We might have spoken more about her family’s connections to the city in which we were speaking. Her father edited, “a small left-wing newspaper … called the Birmingham Town Crier … One of its purposes was to rally the people against the Munich appeasement and to bar the city to its most famous son, Neville Chamberlain.”
A generation later, Polly’s sister was running, “one of the local neighbourhood housing and social assistance hubs the council was opening … She found herself at war with the council, because although they built the hubs they never let go, never devolving power let alone funds to neighbourhood control.” Plus ça change.
We might have discussed Polly’s touchpoints with Labour giants. “That family holiday in Yugoslavia when aged thirteen I stood on the quay and yelled for help and saved the lives of A. J. Ayer and Hugo Gaitskell who very nearly drowned.” There are, too, entertaining reflections on knowing Roy Jenkins, details of Harold Wilson’s role in Polly’s youthful, African adventures, and Peter Mandelson’s interactions when Polly worked, for journalist purposes, as a nursery assistant.
Or even the many salacious vignettes: “eye-popping tales of the unlikeliest ladies of the house screwing a tradesman on the kitchen table”; “the lavish, extravagant, exotic wastrel beloved of the gossip columns for nearly marrying Princess Margaret”; “sitting on the art roof hurling down tiles before she was expelled (from boarding school): she’s now a splendid radical doctor.”
It is, as ever, the narrative tension that keeps the pages turning.
There are tensions between civic and family roles. Of her great grandfather Polly writes: “Paragons of virtue are hard to live up to. Vegetarian, teetotal, donors of a large slice of their income to good causes, unmaterialistic, high-minded with relatively humble tastes, vigorous anti-imperialists, campaigners for all the great liberal causes – yet all but one of their children went to the bad in one way or another.” Generations of her family alternate between alcoholism and teetotalism.

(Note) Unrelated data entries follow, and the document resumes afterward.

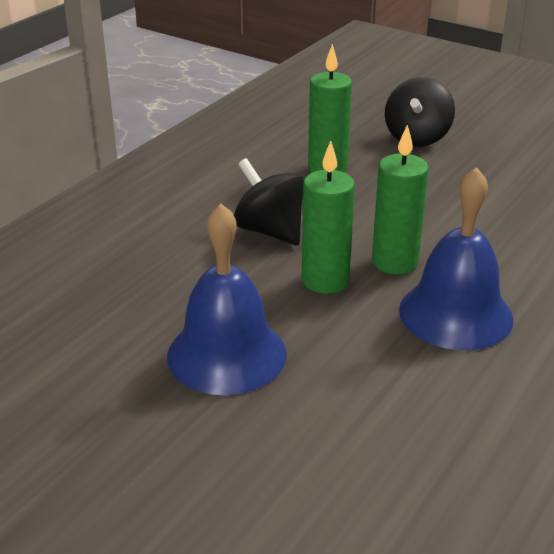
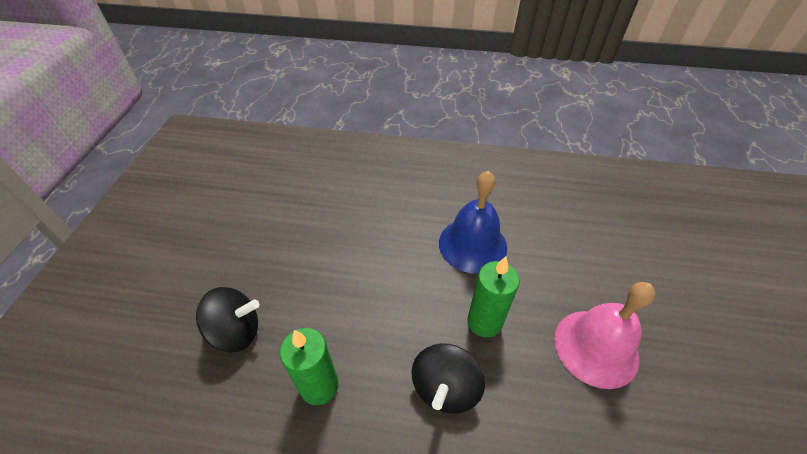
camera: 115 degrees left, 15 degrees up
blue bell [167,203,287,395] -> pink bell [554,282,656,389]
green candle [372,125,429,275] -> none

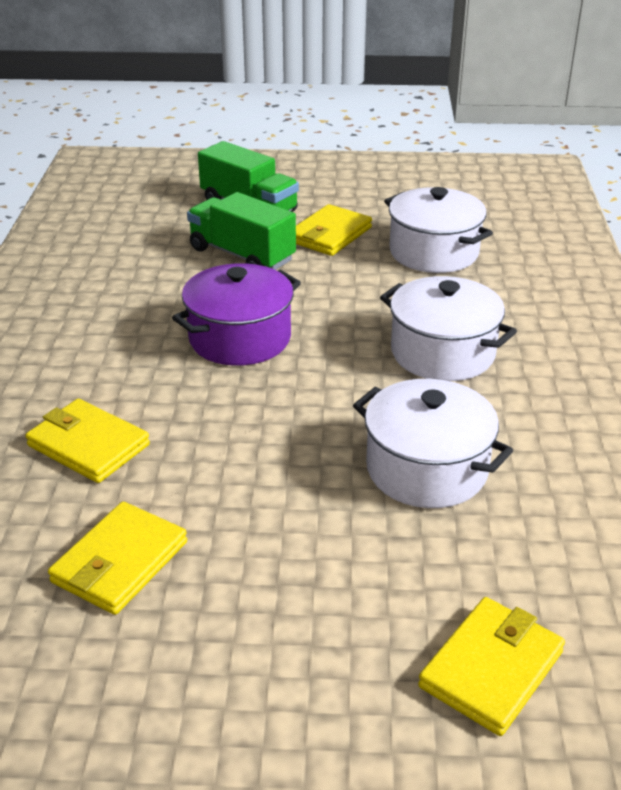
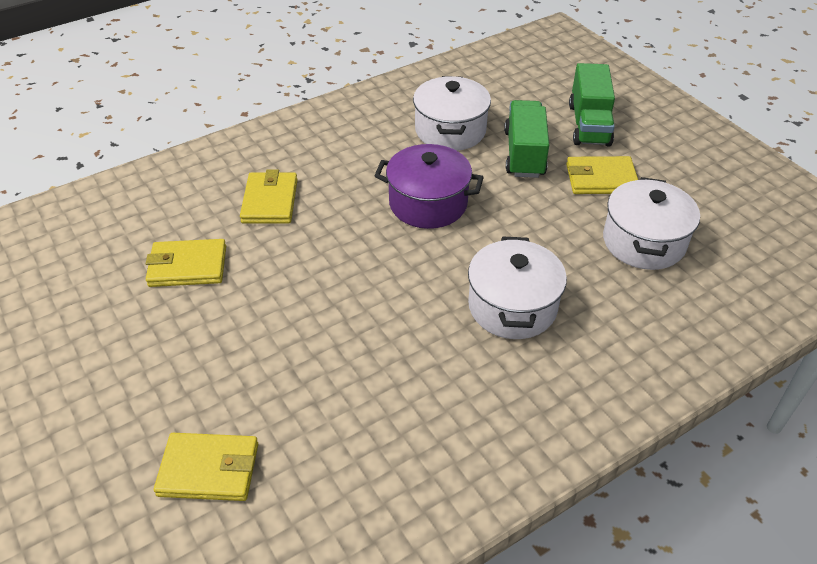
camera: 55 degrees right, 10 degrees up
white pot [353,379,513,508] -> white pot moved to [413,76,491,151]

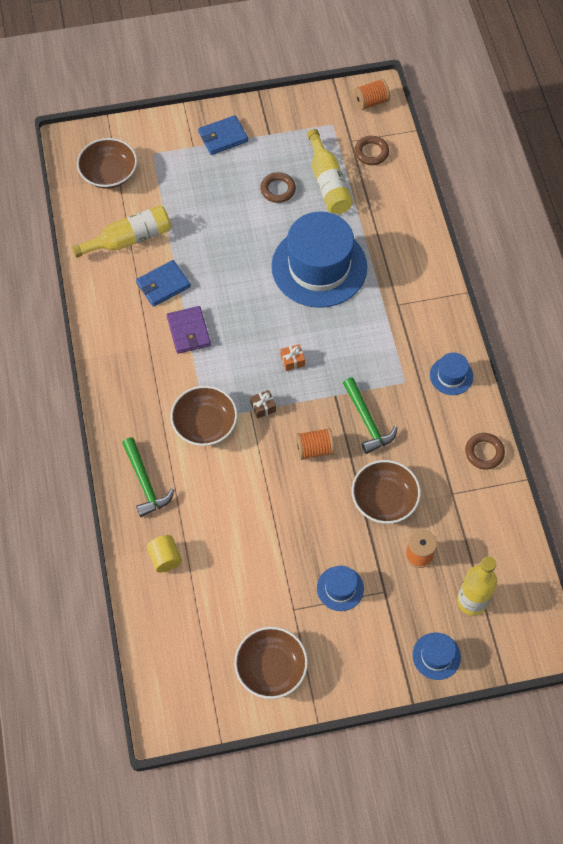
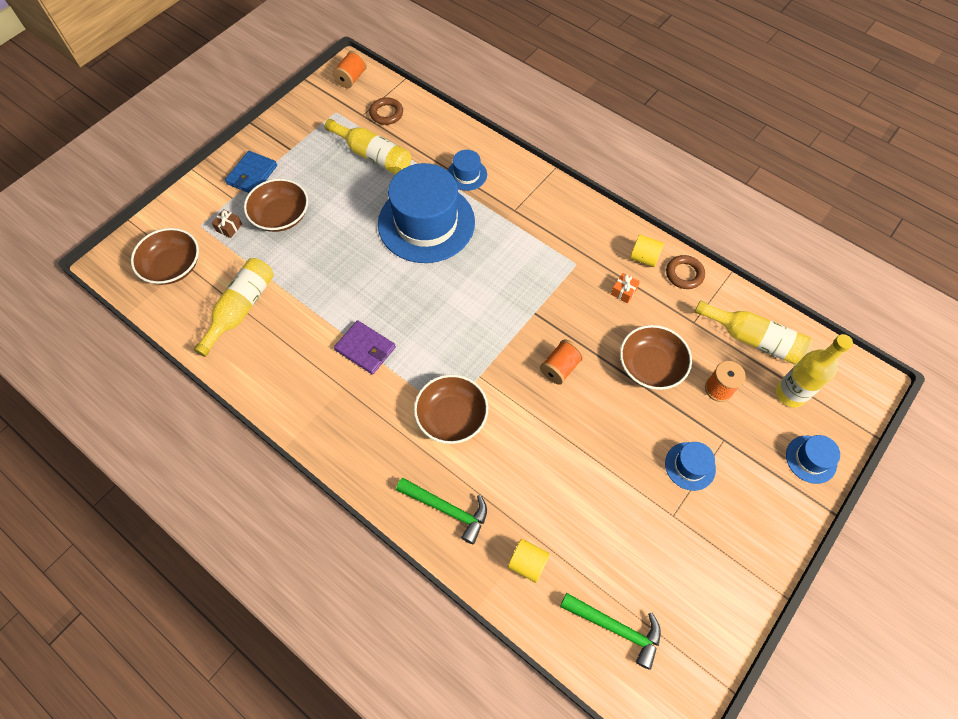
camera: 40 degrees left, 0 degrees up
blue wallet [136,260,191,307] -> none
brown bowl [234,627,308,699] -> brown bowl moved to [244,179,308,232]
brown gift [250,390,276,418] -> brown gift moved to [212,209,242,238]
brown ring [260,172,296,203] -> none
orange gift [281,344,305,371] -> orange gift moved to [611,273,640,303]
green hammer [343,378,397,454] -> green hammer moved to [560,593,661,670]
blue hat [430,352,473,395] -> blue hat moved to [447,150,487,191]
none -> yellow cylinder [630,235,664,267]
none -> yellow bottle [695,300,812,365]

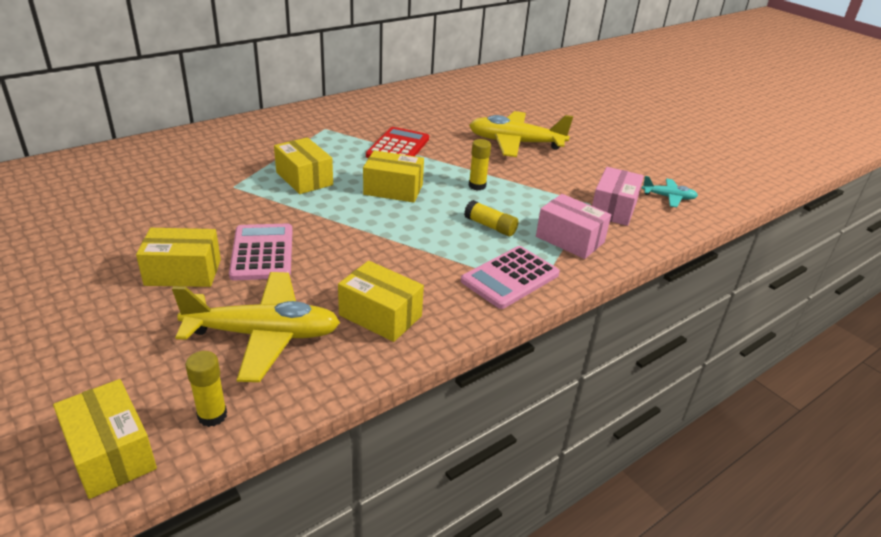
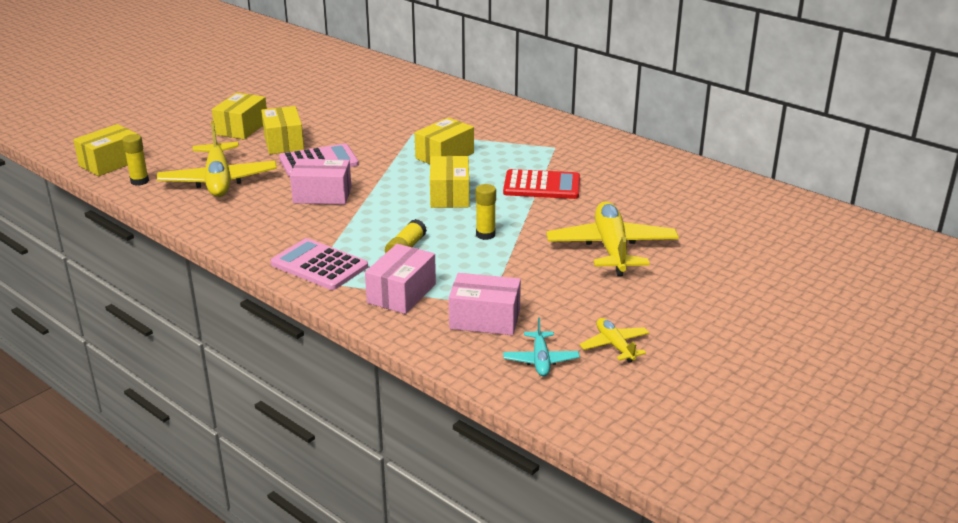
camera: 80 degrees right, 5 degrees down
yellow box [338,261,424,342] -> yellow box moved to [212,93,267,139]
none -> pink box [290,159,351,205]
none -> yellow plane [580,318,649,363]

Tensions between faith and science. The Pope asked a celebrated archaeologist and practising Catholic relative to investigate whether some bones should be ascribed to St Peter. Based on her findings, he proclaimed that they should in his 1950 Christmas message. “Great-Aunt Jocelyn was not quite so unequivocal in her verdict on the holy bones, but nor did she refute the Pope’s more or less infallible assertion.” Jocelyn’s religiosity is unusual among Polly’s family – with a turn to Christianity by her father becoming a tension between him and her.